Barber traces this story to a verse chronicle attributed to Geoffrey of Paris (La Chronique métrique attribuée à Geffroi de Paris, ed. A. Divèrres, Strasbourg, 1956, pp. 5711–5742). Geoffrey of Paris was "apparently an eye-witness, who describes Molay as showing no sign of fear and, significantly, as telling those present that God would avenge their deaths".

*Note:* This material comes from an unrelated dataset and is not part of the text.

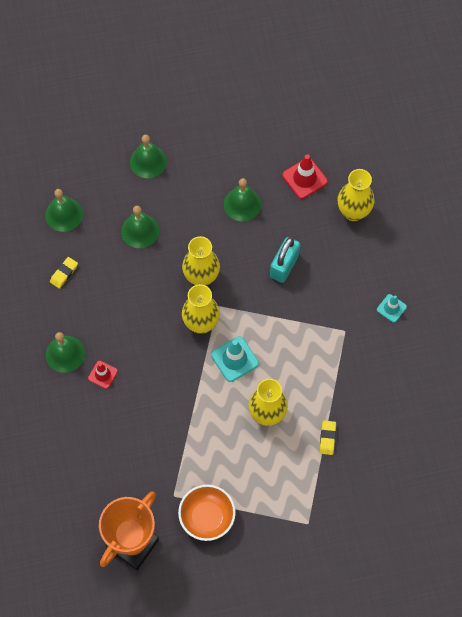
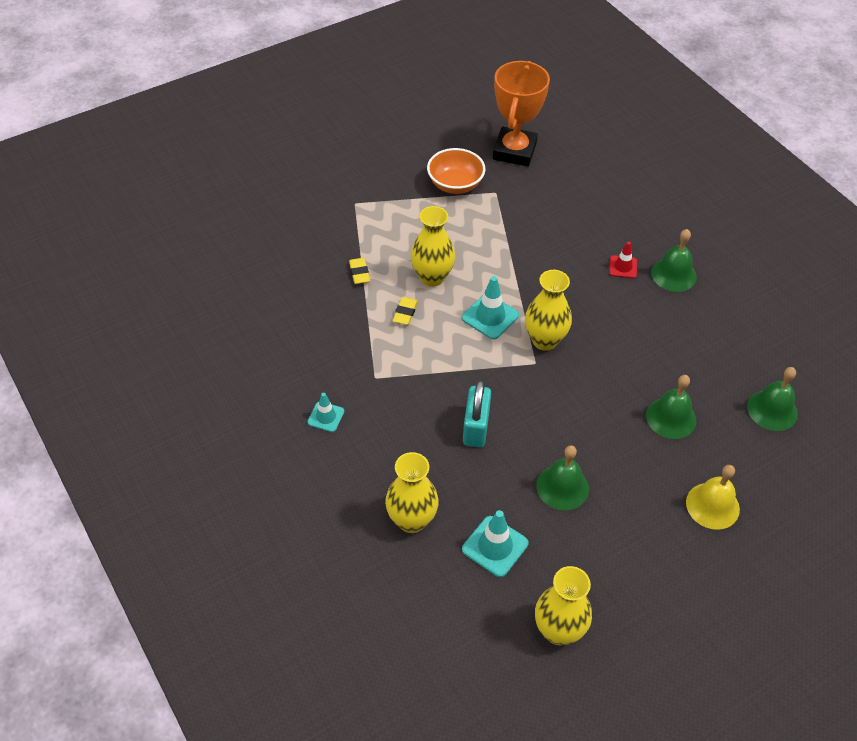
camera: 160 degrees right, 15 degrees down
(64, 273) = (727, 347): yellow eraser -> yellow eraser (405, 313)
(148, 161) = (712, 505): green bell -> yellow bell
(201, 277) = (569, 387): yellow vase -> yellow vase (558, 630)
(304, 178) = (495, 546): red traffic cone -> turquoise traffic cone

Albert Pike claimed the Knight Kadosh, the 30th degree within the Ancient Accepted and Scottish Rite, commonly known as a 'Vengeance degree', involved the trampling on the Papal tiara and the royal crown, destined to wreak a just vengeance on the high criminals for the murder of de Molay: the figure of Hiram Abiff representing Jacques de Molay, with the three assassins representing Philip IV of France, Pope Clement V and Squin de Florian. Malcolm Barber has cited a Masonic legend, resembling Pike's claims, in Louis Claude Cadet de Gassicourt's Le Tombeau de Jacques Molai (Paris, 1796, first edition).

A series of mid-20th-century novels, Les Rois maudits (The Accursed Kings) by Maurice Druon, which were first published in 1955, expanded on the story of the curse of Jacques de Molay and the French monarchy in the fourteenth century:
"Cursed, you’ll be all cursed, until the thirteenth generation of your races will have disappeared!"
— Maurice Druon

A popular version of the legend attributes to the curse the death of Louis XVI, saying he belonged to the thirteenth generation after Philip IV. The thirteenth generation is in fact that of Louis XIV's children. A frequent recurring legend relates how when Louis XVI was guillotined, an anonymous French Freemason rushed from the crowd, dipped his hand in the king's blood (or grabbed the head and held it, or is just heard in the crowd) and yelled, "Jacques de Molay, thou art avenged!"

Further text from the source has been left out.